Martin Scorcese recently spoke on the current way in which creative content is consumed by modern audiences. He noted how review sites that assign reductive numerical scores to a work of art are a massive detriment to the very art they seek to appraise. Scorcese writes: ‘They have everything to do with the movie business and absolutely nothing to do with either the creation or the intelligent viewing of film. The filmmaker is reduced to a content manufacturer and the viewer to an unadventurous consumer.’ The current state of the entertainment industry that is mourned by Scorcese is rooted in the modern viewer’s ravenous appetite for instant gratification. This increasing phenomenon has created an environment that is slowly sapping the vitality of artistically ambitious projects.
The trend of instant gratification is perhaps best traced back to the concept of ‘binge watching’. Streaming platforms such as Netflix pioneered the idea by providing content that was meant to be spaced out over years, all at once. By eliminating the element of patience that had accompanied both film and television for decades, streaming technology has enabled a gluttonous appetite for instant (and continuous) gratification. Tastes have slowly morphed to reject content that builds slowly in favor of instantaneous rewards This often means that superheroes, crude laughs, and redundant plot lines created within a similar, focus-tested visual world now pervade most content. This has quickly become the standard by which the economic feasibility of content is judged, and therefore has altered the composition of the entertainment industry as a whole – both in film and television.

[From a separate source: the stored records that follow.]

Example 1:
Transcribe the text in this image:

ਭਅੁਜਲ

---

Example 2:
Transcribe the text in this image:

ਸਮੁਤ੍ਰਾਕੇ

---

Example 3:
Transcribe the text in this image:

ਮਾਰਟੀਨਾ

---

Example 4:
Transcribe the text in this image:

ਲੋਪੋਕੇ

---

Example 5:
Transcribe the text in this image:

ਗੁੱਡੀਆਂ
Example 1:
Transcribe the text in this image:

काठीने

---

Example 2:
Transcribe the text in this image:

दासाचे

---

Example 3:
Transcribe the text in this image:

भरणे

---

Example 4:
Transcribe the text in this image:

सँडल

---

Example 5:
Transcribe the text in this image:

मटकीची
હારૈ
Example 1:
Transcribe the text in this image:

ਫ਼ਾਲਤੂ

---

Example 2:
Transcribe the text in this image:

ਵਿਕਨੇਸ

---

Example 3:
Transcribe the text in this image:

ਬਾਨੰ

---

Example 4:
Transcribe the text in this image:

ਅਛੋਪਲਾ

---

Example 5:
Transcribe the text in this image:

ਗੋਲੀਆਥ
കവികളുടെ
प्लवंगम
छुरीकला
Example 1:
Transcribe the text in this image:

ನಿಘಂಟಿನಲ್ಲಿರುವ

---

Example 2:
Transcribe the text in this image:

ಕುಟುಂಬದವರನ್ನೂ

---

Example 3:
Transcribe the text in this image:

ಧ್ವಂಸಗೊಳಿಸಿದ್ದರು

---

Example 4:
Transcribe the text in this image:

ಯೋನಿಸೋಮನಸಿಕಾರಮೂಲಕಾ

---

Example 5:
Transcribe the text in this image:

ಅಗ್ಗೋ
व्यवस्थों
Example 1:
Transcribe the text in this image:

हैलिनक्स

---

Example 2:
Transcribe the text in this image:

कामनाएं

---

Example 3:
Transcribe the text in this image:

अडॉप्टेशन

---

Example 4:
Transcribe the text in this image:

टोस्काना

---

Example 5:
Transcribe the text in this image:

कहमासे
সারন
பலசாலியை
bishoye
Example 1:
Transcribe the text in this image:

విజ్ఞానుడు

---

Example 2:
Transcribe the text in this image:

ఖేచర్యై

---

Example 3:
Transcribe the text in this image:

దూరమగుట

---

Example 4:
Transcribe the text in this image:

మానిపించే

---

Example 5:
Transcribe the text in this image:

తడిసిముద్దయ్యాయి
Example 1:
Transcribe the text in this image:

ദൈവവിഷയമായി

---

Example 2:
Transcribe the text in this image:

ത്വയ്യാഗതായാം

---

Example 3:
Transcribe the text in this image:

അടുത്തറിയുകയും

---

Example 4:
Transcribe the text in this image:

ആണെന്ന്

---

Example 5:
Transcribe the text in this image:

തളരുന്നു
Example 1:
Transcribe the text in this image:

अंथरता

Some works of art function symbiotically with the viewer, requiring an investment of attention and patience that is returned by the end with deeper profundity. This type of connection isn’t entirely the same in something that constantly pounds the senses. Dennis Villenueve's masterful sequel to the 1980s classic, ‘Blade Runner 2049’ is a germane example of how the current state of observation penalizes content that requires an investment on the part of the viewer. ‘Blade Runner 2049’ is a lengthy film that requires patience and attention. It subtly soaks the viewer into its grim, neon-drenched vision of a dystopian future, while presenting profound questions about being human. While it certainly has its fair share of thrilling sequences, they act more in supplement to the film than as defining characteristic. Brilliantly written dialogue conveying challenging concepts is more important to the plot than the bullets piercing flesh in this film. Villenueve asks the audience to intellectually engage with the material to allow for a greater emotional payoff when the blood eventually starts hitting the floor. Sadly, the film was a disaster at the box office. The general public gave it a lukewarm response, claiming that the very traits it should be lauded for are actually ‘too slow’ or ‘too weird’. Within about a week, a film of tremendous ambition was displaced and forgotten. Financially, this dissuades studios from pouring money into projects that bet on the intellect of the audience.